PROBLEM DETAILS
Repeat all of the records verbatim.

SUPPLIED ENTRIES
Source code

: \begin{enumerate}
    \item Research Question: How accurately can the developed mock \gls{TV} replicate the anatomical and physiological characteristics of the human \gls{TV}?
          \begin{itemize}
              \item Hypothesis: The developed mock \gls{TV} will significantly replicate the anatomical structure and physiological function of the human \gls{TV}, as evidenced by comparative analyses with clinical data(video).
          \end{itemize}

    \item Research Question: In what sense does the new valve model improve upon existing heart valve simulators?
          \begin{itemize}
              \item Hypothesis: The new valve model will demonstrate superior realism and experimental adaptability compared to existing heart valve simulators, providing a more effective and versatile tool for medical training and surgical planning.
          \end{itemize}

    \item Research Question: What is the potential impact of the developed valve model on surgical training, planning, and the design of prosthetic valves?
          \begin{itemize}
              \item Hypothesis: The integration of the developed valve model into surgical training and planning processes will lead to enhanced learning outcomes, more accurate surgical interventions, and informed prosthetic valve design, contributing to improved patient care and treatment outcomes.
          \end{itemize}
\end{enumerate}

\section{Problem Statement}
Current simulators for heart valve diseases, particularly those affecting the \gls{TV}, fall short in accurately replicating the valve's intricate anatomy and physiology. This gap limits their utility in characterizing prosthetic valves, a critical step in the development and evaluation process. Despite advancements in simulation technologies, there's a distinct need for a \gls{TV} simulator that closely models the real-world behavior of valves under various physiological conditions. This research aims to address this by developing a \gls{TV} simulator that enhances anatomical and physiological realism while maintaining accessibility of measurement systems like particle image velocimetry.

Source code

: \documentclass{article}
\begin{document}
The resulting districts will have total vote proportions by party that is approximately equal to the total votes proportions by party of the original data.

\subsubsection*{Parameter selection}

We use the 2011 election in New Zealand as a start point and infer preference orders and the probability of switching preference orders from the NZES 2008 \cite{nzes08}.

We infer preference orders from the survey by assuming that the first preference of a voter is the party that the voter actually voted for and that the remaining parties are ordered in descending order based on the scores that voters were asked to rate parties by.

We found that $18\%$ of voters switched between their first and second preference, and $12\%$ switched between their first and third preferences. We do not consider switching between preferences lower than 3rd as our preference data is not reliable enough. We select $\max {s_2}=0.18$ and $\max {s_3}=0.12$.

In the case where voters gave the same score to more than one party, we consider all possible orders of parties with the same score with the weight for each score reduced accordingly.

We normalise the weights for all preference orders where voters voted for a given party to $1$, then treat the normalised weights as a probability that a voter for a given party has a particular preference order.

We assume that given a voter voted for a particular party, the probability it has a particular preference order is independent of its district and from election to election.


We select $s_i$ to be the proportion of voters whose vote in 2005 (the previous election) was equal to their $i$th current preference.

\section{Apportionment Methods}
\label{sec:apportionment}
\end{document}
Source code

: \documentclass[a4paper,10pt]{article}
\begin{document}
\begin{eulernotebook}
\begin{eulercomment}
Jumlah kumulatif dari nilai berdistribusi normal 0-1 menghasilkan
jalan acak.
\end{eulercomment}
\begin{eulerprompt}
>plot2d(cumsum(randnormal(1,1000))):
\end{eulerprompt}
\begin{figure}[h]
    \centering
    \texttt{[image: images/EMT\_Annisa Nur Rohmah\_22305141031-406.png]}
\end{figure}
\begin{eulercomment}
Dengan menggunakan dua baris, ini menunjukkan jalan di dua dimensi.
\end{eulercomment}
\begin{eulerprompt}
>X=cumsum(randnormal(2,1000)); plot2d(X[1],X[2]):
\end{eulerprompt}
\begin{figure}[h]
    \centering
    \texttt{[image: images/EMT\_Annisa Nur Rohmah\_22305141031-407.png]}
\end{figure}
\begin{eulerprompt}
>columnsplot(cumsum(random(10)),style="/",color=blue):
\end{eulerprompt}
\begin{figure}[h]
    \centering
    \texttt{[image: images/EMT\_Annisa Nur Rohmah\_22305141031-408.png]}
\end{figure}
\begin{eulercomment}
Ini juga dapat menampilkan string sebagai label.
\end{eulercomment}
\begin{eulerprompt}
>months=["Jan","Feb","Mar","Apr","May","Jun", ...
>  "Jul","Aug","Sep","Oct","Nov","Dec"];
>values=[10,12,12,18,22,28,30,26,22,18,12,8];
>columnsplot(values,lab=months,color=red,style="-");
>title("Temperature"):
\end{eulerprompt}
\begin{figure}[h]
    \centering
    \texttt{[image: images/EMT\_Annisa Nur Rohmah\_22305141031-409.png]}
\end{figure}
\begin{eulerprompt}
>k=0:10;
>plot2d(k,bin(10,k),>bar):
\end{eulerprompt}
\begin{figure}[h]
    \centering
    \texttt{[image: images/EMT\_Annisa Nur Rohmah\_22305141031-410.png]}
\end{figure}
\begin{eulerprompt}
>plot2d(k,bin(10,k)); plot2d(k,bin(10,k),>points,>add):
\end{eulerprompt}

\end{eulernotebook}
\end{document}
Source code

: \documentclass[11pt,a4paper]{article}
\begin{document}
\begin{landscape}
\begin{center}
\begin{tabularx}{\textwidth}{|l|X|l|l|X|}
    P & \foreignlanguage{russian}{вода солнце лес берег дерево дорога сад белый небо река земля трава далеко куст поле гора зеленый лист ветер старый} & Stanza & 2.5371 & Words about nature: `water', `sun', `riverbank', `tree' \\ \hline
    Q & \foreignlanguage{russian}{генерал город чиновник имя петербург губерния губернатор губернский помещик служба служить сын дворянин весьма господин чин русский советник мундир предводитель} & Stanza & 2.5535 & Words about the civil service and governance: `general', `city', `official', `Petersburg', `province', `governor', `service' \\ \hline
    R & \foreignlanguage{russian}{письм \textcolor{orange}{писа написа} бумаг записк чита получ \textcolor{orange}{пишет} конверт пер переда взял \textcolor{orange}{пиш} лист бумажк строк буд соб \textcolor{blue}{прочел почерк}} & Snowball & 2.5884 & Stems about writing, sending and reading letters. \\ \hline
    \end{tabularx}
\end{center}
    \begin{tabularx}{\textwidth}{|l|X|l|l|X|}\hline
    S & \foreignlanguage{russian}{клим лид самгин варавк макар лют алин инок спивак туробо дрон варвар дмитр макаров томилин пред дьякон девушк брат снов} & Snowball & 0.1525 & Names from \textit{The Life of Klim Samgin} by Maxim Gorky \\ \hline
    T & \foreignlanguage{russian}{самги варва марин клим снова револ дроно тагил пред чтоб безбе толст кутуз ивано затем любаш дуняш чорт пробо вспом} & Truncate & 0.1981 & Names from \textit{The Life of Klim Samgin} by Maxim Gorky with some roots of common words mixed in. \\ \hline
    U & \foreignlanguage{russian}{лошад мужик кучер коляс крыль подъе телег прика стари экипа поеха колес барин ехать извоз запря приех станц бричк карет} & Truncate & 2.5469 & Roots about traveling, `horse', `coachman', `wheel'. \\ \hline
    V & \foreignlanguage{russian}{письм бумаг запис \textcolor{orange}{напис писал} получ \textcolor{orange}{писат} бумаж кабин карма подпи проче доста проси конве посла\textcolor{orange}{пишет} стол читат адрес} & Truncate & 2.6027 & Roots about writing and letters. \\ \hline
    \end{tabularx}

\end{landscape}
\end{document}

SOLUTION FOR THIS TASK
Source code

: \begin{enumerate}
    \item Research Question: How accurately can the developed mock \gls{TV} replicate the anatomical and physiological characteristics of the human \gls{TV}?
          \begin{itemize}
              \item Hypothesis: The developed mock \gls{TV} will significantly replicate the anatomical structure and physiological function of the human \gls{TV}, as evidenced by comparative analyses with clinical data(video).
          \end{itemize}

    \item Research Question: In what sense does the new valve model improve upon existing heart valve simulators?
          \begin{itemize}
              \item Hypothesis: The new valve model will demonstrate superior realism and experimental adaptability compared to existing heart valve simulators, providing a more effective and versatile tool for medical training and surgical planning.
          \end{itemize}

    \item Research Question: What is the potential impact of the developed valve model on surgical training, planning, and the design of prosthetic valves?
          \begin{itemize}
              \item Hypothesis: The integration of the developed valve model into surgical training and planning processes will lead to enhanced learning outcomes, more accurate surgical interventions, and informed prosthetic valve design, contributing to improved patient care and treatment outcomes.
          \end{itemize}
\end{enumerate}

\section{Problem Statement}
Current simulators for heart valve diseases, particularly those affecting the \gls{TV}, fall short in accurately replicating the valve's intricate anatomy and physiology. This gap limits their utility in characterizing prosthetic valves, a critical step in the development and evaluation process. Despite advancements in simulation technologies, there's a distinct need for a \gls{TV} simulator that closely models the real-world behavior of valves under various physiological conditions. This research aims to address this by developing a \gls{TV} simulator that enhances anatomical and physiological realism while maintaining accessibility of measurement systems like particle image velocimetry.

Source code

: \documentclass{article}
\begin{document}
The resulting districts will have total vote proportions by party that is approximately equal to the total votes proportions by party of the original data.

\subsubsection*{Parameter selection}

We use the 2011 election in New Zealand as a start point and infer preference orders and the probability of switching preference orders from the NZES 2008 \cite{nzes08}.

We infer preference orders from the survey by assuming that the first preference of a voter is the party that the voter actually voted for and that the remaining parties are ordered in descending order based on the scores that voters were asked to rate parties by.

We found that $18\%$ of voters switched between their first and second preference, and $12\%$ switched between their first and third preferences. We do not consider switching between preferences lower than 3rd as our preference data is not reliable enough. We select $\max {s_2}=0.18$ and $\max {s_3}=0.12$.

In the case where voters gave the same score to more than one party, we consider all possible orders of parties with the same score with the weight for each score reduced accordingly.

We normalise the weights for all preference orders where voters voted for a given party to $1$, then treat the normalised weights as a probability that a voter for a given party has a particular preference order.

We assume that given a voter voted for a particular party, the probability it has a particular preference order is independent of its district and from election to election.


We select $s_i$ to be the proportion of voters whose vote in 2005 (the previous election) was equal to their $i$th current preference.

\section{Apportionment Methods}
\label{sec:apportionment}
\end{document}
Source code

: \documentclass[a4paper,10pt]{article}
\begin{document}
\begin{eulernotebook}
\begin{eulercomment}
Jumlah kumulatif dari nilai berdistribusi normal 0-1 menghasilkan
jalan acak.
\end{eulercomment}
\begin{eulerprompt}
>plot2d(cumsum(randnormal(1,1000))):
\end{eulerprompt}
\begin{figure}[h]
    \centering
    \texttt{[image: images/EMT\_Annisa Nur Rohmah\_22305141031-406.png]}
\end{figure}
\begin{eulercomment}
Dengan menggunakan dua baris, ini menunjukkan jalan di dua dimensi.
\end{eulercomment}
\begin{eulerprompt}
>X=cumsum(randnormal(2,1000)); plot2d(X[1],X[2]):
\end{eulerprompt}
\begin{figure}[h]
    \centering
    \texttt{[image: images/EMT\_Annisa Nur Rohmah\_22305141031-407.png]}
\end{figure}
\begin{eulerprompt}
>columnsplot(cumsum(random(10)),style="/",color=blue):
\end{eulerprompt}
\begin{figure}[h]
    \centering
    \texttt{[image: images/EMT\_Annisa Nur Rohmah\_22305141031-408.png]}
\end{figure}
\begin{eulercomment}
Ini juga dapat menampilkan string sebagai label.
\end{eulercomment}
\begin{eulerprompt}
>months=["Jan","Feb","Mar","Apr","May","Jun", ...
>  "Jul","Aug","Sep","Oct","Nov","Dec"];
>values=[10,12,12,18,22,28,30,26,22,18,12,8];
>columnsplot(values,lab=months,color=red,style="-");
>title("Temperature"):
\end{eulerprompt}
\begin{figure}[h]
    \centering
    \texttt{[image: images/EMT\_Annisa Nur Rohmah\_22305141031-409.png]}
\end{figure}
\begin{eulerprompt}
>k=0:10;
>plot2d(k,bin(10,k),>bar):
\end{eulerprompt}
\begin{figure}[h]
    \centering
    \texttt{[image: images/EMT\_Annisa Nur Rohmah\_22305141031-410.png]}
\end{figure}
\begin{eulerprompt}
>plot2d(k,bin(10,k)); plot2d(k,bin(10,k),>points,>add):
\end{eulerprompt}

\end{eulernotebook}
\end{document}
Source code

: \documentclass[11pt,a4paper]{article}
\begin{document}
\begin{landscape}
\begin{center}
\begin{tabularx}{\textwidth}{|l|X|l|l|X|}
    P & \foreignlanguage{russian}{вода солнце лес берег дерево дорога сад белый небо река земля трава далеко куст поле гора зеленый лист ветер старый} & Stanza & 2.5371 & Words about nature: `water', `sun', `riverbank', `tree' \\ \hline
    Q & \foreignlanguage{russian}{генерал город чиновник имя петербург губерния губернатор губернский помещик служба служить сын дворянин весьма господин чин русский советник мундир предводитель} & Stanza & 2.5535 & Words about the civil service and governance: `general', `city', `official', `Petersburg', `province', `governor', `service' \\ \hline
    R & \foreignlanguage{russian}{письм \textcolor{orange}{писа написа} бумаг записк чита получ \textcolor{orange}{пишет} конверт пер переда взял \textcolor{orange}{пиш} лист бумажк строк буд соб \textcolor{blue}{прочел почерк}} & Snowball & 2.5884 & Stems about writing, sending and reading letters. \\ \hline
    \end{tabularx}
\end{center}
    \begin{tabularx}{\textwidth}{|l|X|l|l|X|}\hline
    S & \foreignlanguage{russian}{клим лид самгин варавк макар лют алин инок спивак туробо дрон варвар дмитр макаров томилин пред дьякон девушк брат снов} & Snowball & 0.1525 & Names from \textit{The Life of Klim Samgin} by Maxim Gorky \\ \hline
    T & \foreignlanguage{russian}{самги варва марин клим снова револ дроно тагил пред чтоб безбе толст кутуз ивано затем любаш дуняш чорт пробо вспом} & Truncate & 0.1981 & Names from \textit{The Life of Klim Samgin} by Maxim Gorky with some roots of common words mixed in. \\ \hline
    U & \foreignlanguage{russian}{лошад мужик кучер коляс крыль подъе телег прика стари экипа поеха колес барин ехать извоз запря приех станц бричк карет} & Truncate & 2.5469 & Roots about traveling, `horse', `coachman', `wheel'. \\ \hline
    V & \foreignlanguage{russian}{письм бумаг запис \textcolor{orange}{напис писал} получ \textcolor{orange}{писат} бумаж кабин карма подпи проче доста проси конве посла\textcolor{orange}{пишет} стол читат адрес} & Truncate & 2.6027 & Roots about writing and letters. \\ \hline
    \end{tabularx}

\end{landscape}
\end{document}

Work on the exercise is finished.